Dava konusu Aksantaş Konutları"nda mahkemece keşif yapılmış ve konusunda uzman bilirkişiler tarafından 25.12.2014 tarihli rapor tanzim edilmiştir. Bilirkişiler, davacının gizli ayıplardan haberdar olabileceği tarihi konutun tesliminden itibaren bir kış mevsimi geçtikten sonra sekiz ay daha bir zaman geçmesi olarak belirtmişlerdir. Davacıların konutu teslim ile dava tarihine göre iki kışın geçtiği görülmektedir. Kaldı ki, konutların bulunduğu Adana ilinde kış mevsiminin diğer il ve yörelere göre daha ılıman geçtiği de bilinmektedir.
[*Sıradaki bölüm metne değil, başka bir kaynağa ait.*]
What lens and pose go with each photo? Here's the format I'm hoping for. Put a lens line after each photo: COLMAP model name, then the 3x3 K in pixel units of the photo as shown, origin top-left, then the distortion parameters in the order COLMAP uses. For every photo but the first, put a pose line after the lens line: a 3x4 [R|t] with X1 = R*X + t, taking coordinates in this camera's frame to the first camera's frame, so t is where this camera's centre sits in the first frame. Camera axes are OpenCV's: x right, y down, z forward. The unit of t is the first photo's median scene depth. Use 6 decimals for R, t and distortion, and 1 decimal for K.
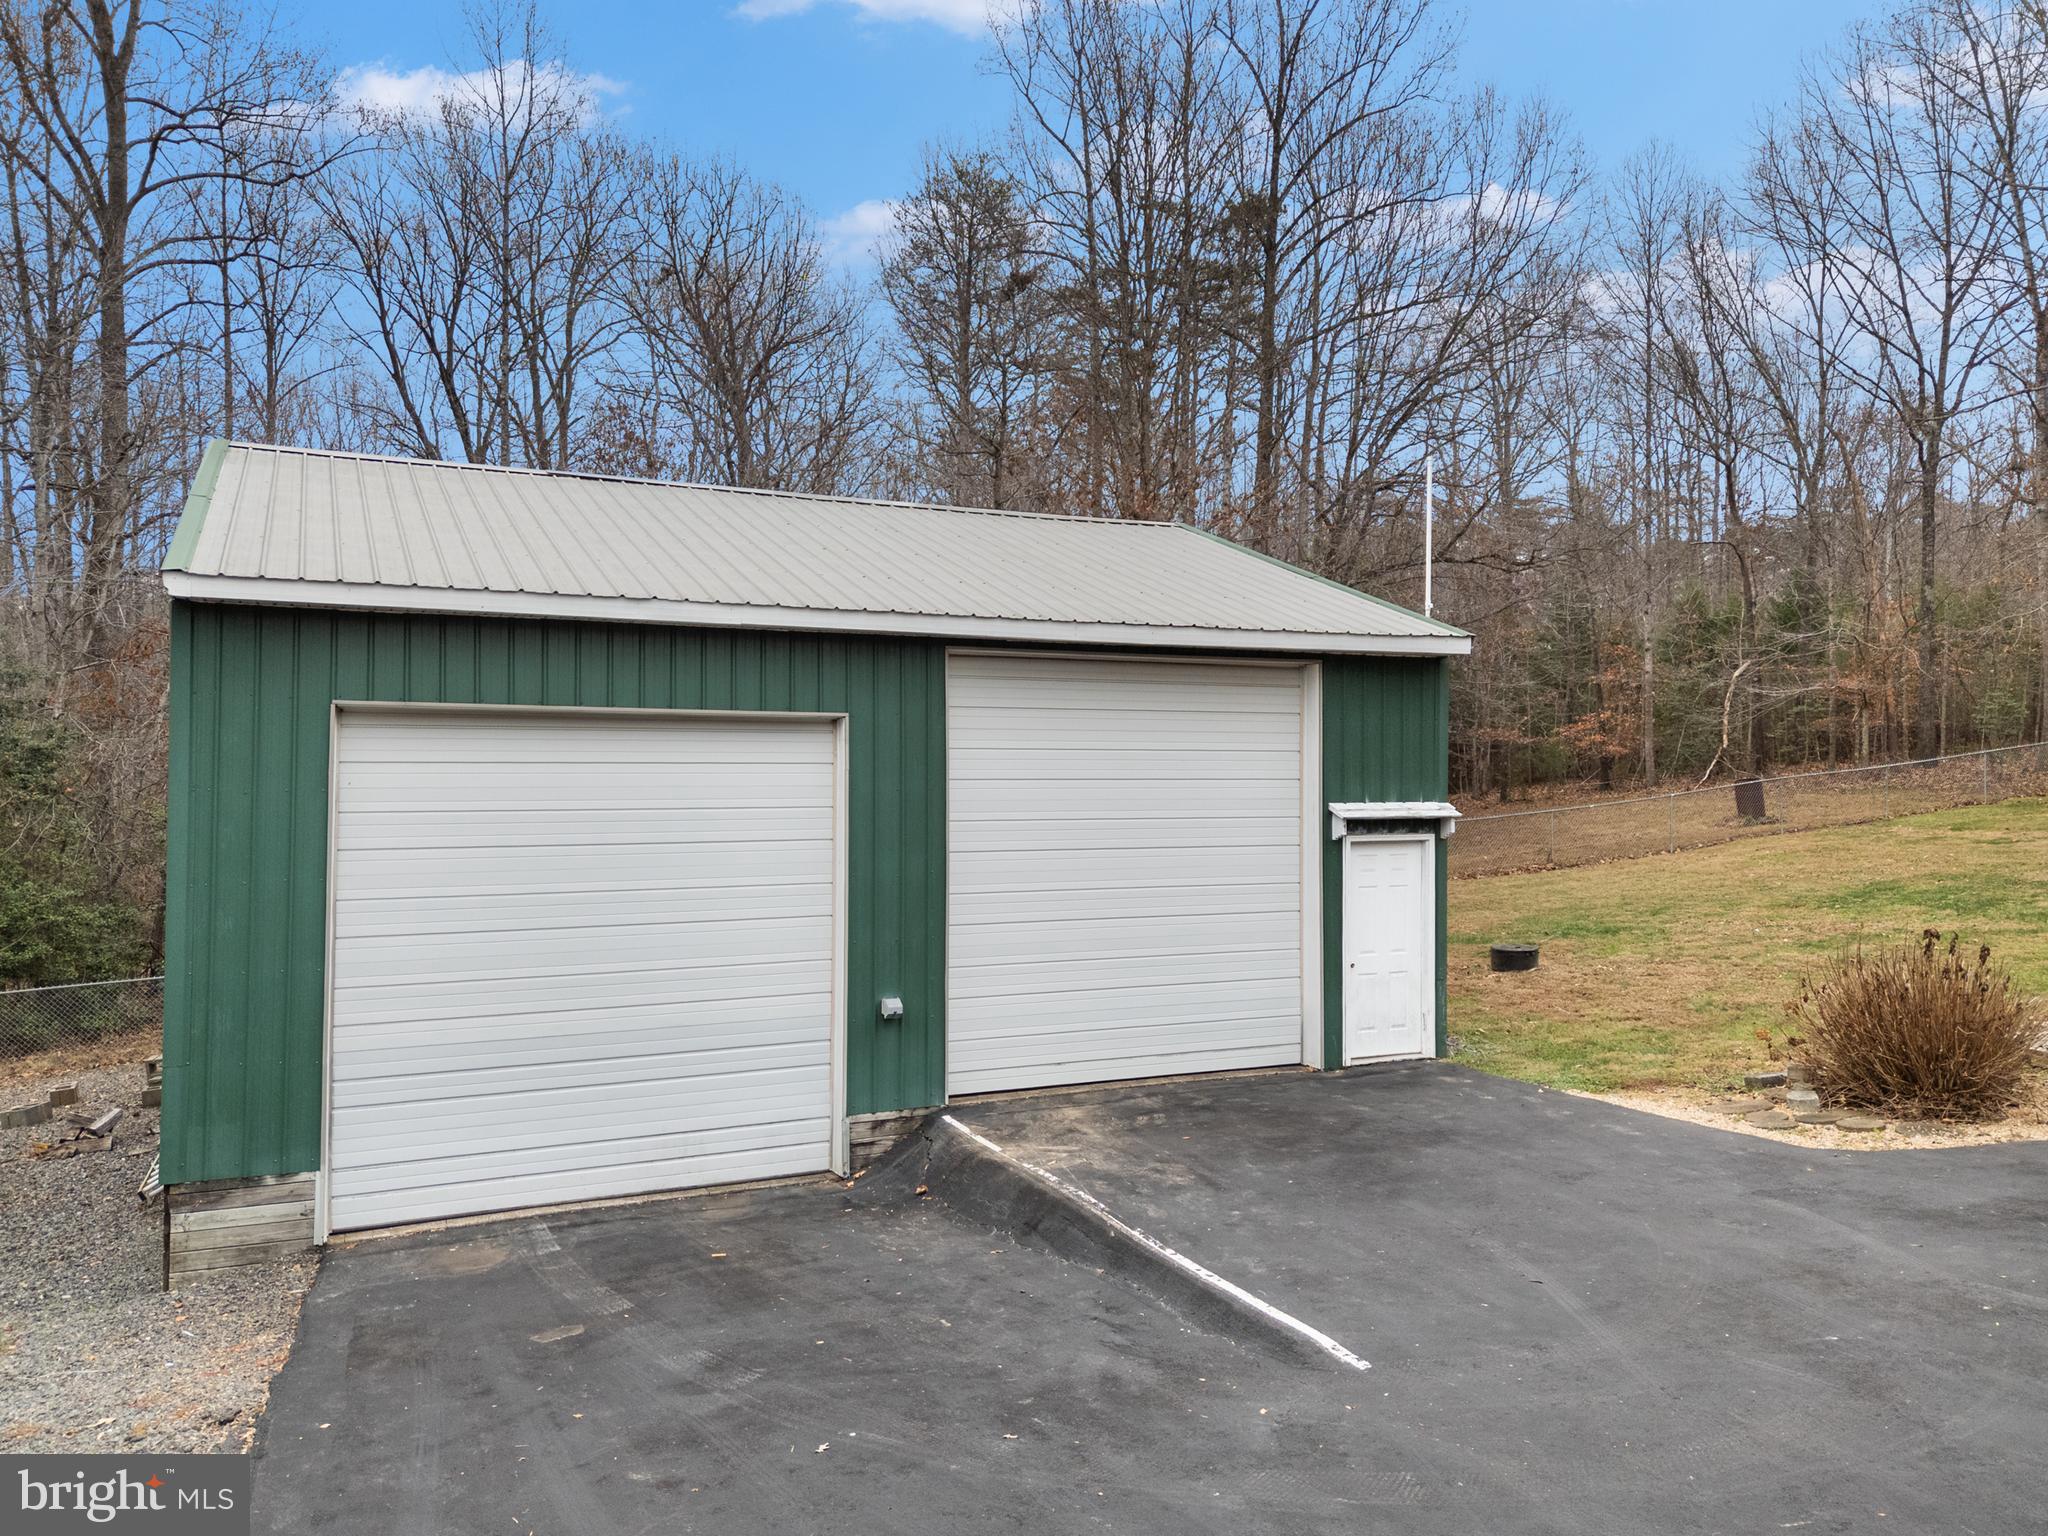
lens RADIAL K [[1509.4, 0, 1019.8], [0, 1509.4, 748.4], [0, 0, 1]] dist [0.067105, -0.041613]
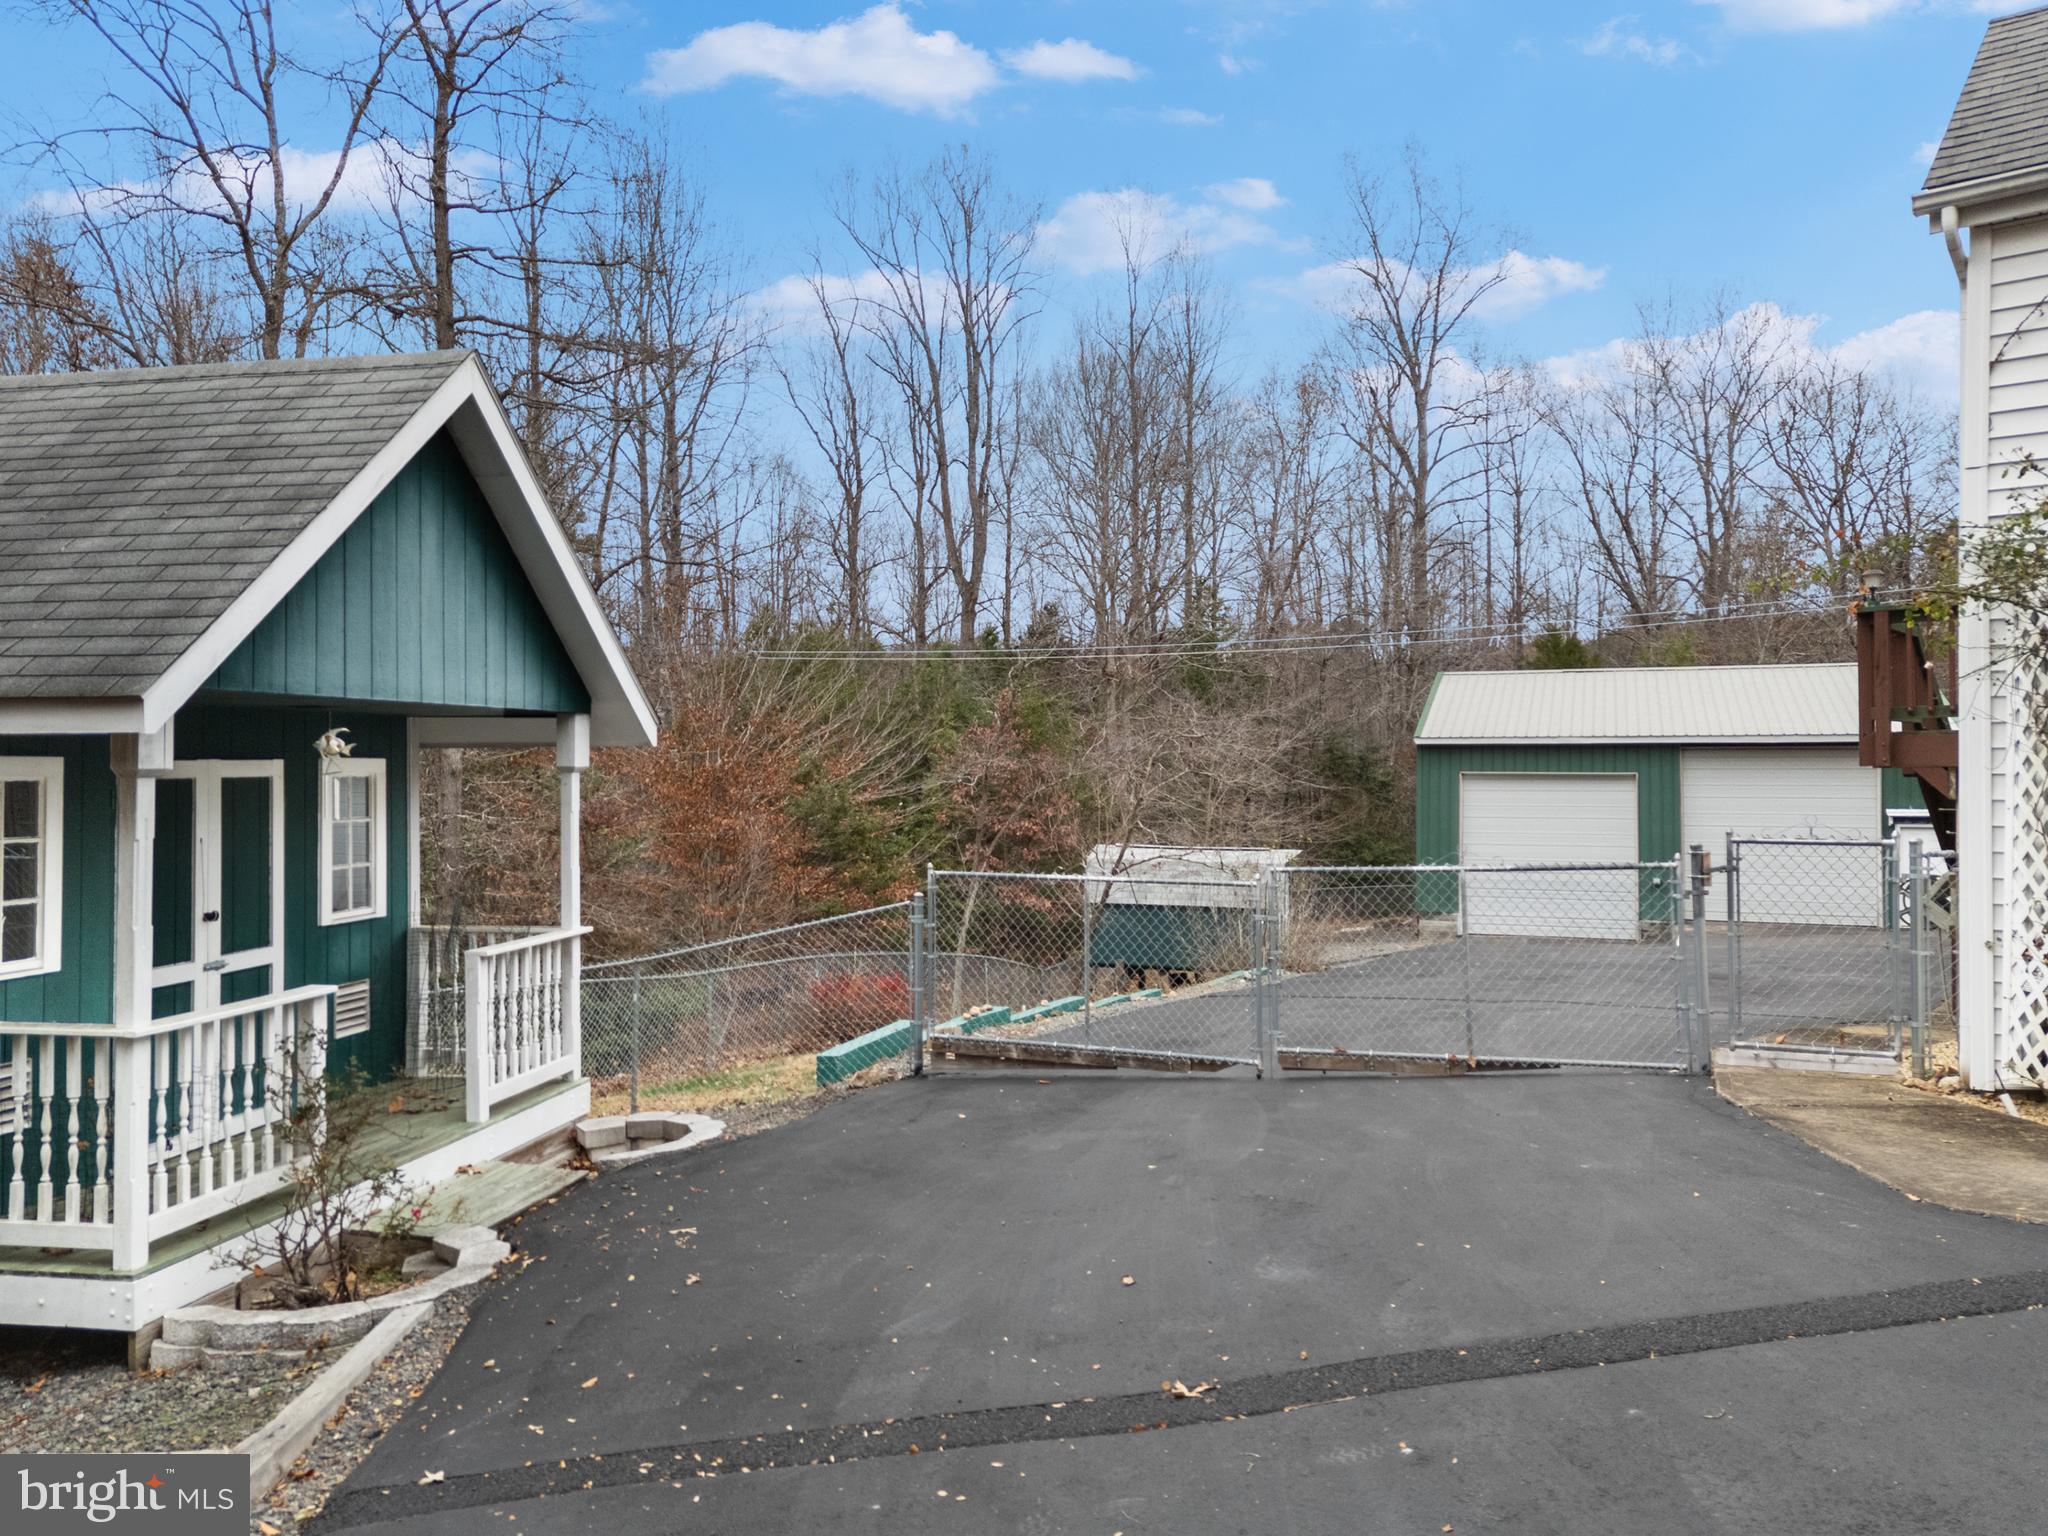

Dolayısıyla mahkemenin, bilirkişilerin tespitine yönelik olarak, "işin mahiyeti gereği bilimsel bir kesinlik içermemektedir" gerekçesinde hukuka uyarlılık bulunmamaktadır. Diğer bir söyleyişle, daire ve ortak alanlardaki gizli ayıpların süresinde ihbar yapılmadığının kabulü ile reddine karar verilmesi gerekirken aksine düşüncelerle kabulüne karar verilmesi usul ve yasaya aykırı olup bozma nedenidir.
3-Davacının dairesi ile ortak alanlardaki eksik imalatlar yönünden ise emsal mahkeme gerekçelerinde de açıkça belirtildiği üzere davalı idare tarafından eksik imalatların tamamlanması hususunda yüklenici firmalara süre verildiği ve buna istinaden de eksikliklerin bulunduğunun belirlendiği ve çalışmaların devam ettiğinin komisyonca beyan edildiğinden bahsedilmiş ancak eksik imalatların dava ve keşif tarihi itibariyle ne kadarının tamamlandığı ne kadarının tamamlanmadığı belirlenmediği halde bilirkişi raporu doğrultusunda tamamı yönünde hüküm kurulduğu anlaşılmaktadır. Hal böyle olunca, az yukarıda belirtildiği şekilde idarece kurulan komisyon ile yüklenici müteahhit firmalara eksik imalatların ne kadarının tamamlatılıp tamamlattırılmadığının tespiti ile sonucuna göre karar verilmesi gerekirken yazılı olduğu şekilde karar verilmesi usul ve yasaya aykırı olup bozma nedenidir.
SONUÇ:Yukarıdaki 1.bentte açıklanan nedenlerle davalının sair temyiz itirazlarının reddine, 2. Ve 3.bentte açıklanan nedenlerle hükmün davalı yararına BOZULMASINA, peşin alınan 146,86 TL harcın istek halinde iadesine, 03/02/2016 gününde oybirliğiyle karar verildi.